A society in which everyone has the right to do as one pleases, unbounded by the rule of law, personal responsibility, accountability, communal responsibility, and sensitivity towards others, is a society in which the rights of all are at risk.
This concept can be found in other societies, as well. The enlightenment philosophers of the 18th Century wrote that man originally lived in a state of nature in which it was every person for himself. Life in the words of Thomas Hobbes was “lonely, nasty, brutish, and short.” John Locke, Jean Jacques Rousseau, and others wrote that we gain rights by giving up some of our freedoms, in order to respect and defend the rights of others.
This concept is basic to the founding of the United States. The Declaration of Independence famously proclaims our right to “life, liberty, and the pursuit of happiness,” while saying “that to secure these rights, governments are instituted among men.”
Rabbi Chanina, the Deputy Kohen Gadol (Avos 3:2) may well have said it best: “Pray for the welfare of the ruling authorities, because if it were not for the fear of them, a person would swallow his fellow person alive.”
Government that enforces the rule of law to protect the rights of all is essential. But government that goes too far in imposing rules and regulations can easily become repressive.
In a republic like Israel or the United States, we have the right to choose the representatives and officials who make the laws that govern us. Free and open debate about what those laws should be are the essence of democracy. The right to protest and demonstrate is one of our most basic freedoms. To misuse that right by trampling on the rights of others, undermines the freedom of all of us.
To be clear, everyone, no matter how noble or despicable their cause – from woke activists to Black Lives Matter protesters to Trump supporters and opponents of mask and vaccine mandates – has the right to protest and demonstrate. No one has the right to break windows, loot, set fires, ransack the US Capitol building, block traffic, or honk horns at all hours of the night or to endanger the health and safety of others.
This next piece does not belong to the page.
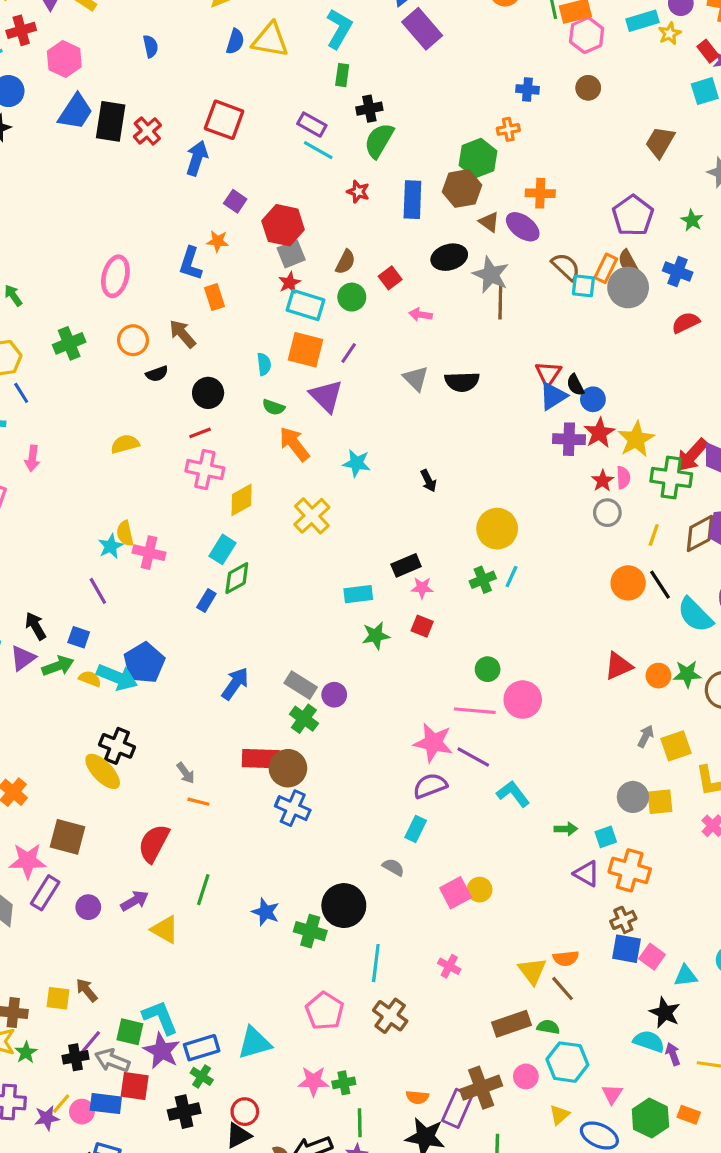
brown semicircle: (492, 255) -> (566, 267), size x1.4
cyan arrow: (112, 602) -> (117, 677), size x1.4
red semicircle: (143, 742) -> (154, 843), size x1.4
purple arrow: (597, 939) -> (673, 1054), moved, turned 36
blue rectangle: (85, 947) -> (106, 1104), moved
According to Pirkei Avos (5:10), the one who says, “What’s mine is mine and what is yours is yours is a commonplace type.” While others say that “This is the measure of Sodom.” The principle “What’s mine is mine and what is yours” applied properly means personal responsibility, the right to pursue our own destinies while respecting rights of others. It is a concept that allows civil society to thrive. When the concept is perverted to proclaim that I have the right to do as I please with reckless disregard and contempt for the rights of others, it is the way of Sodom.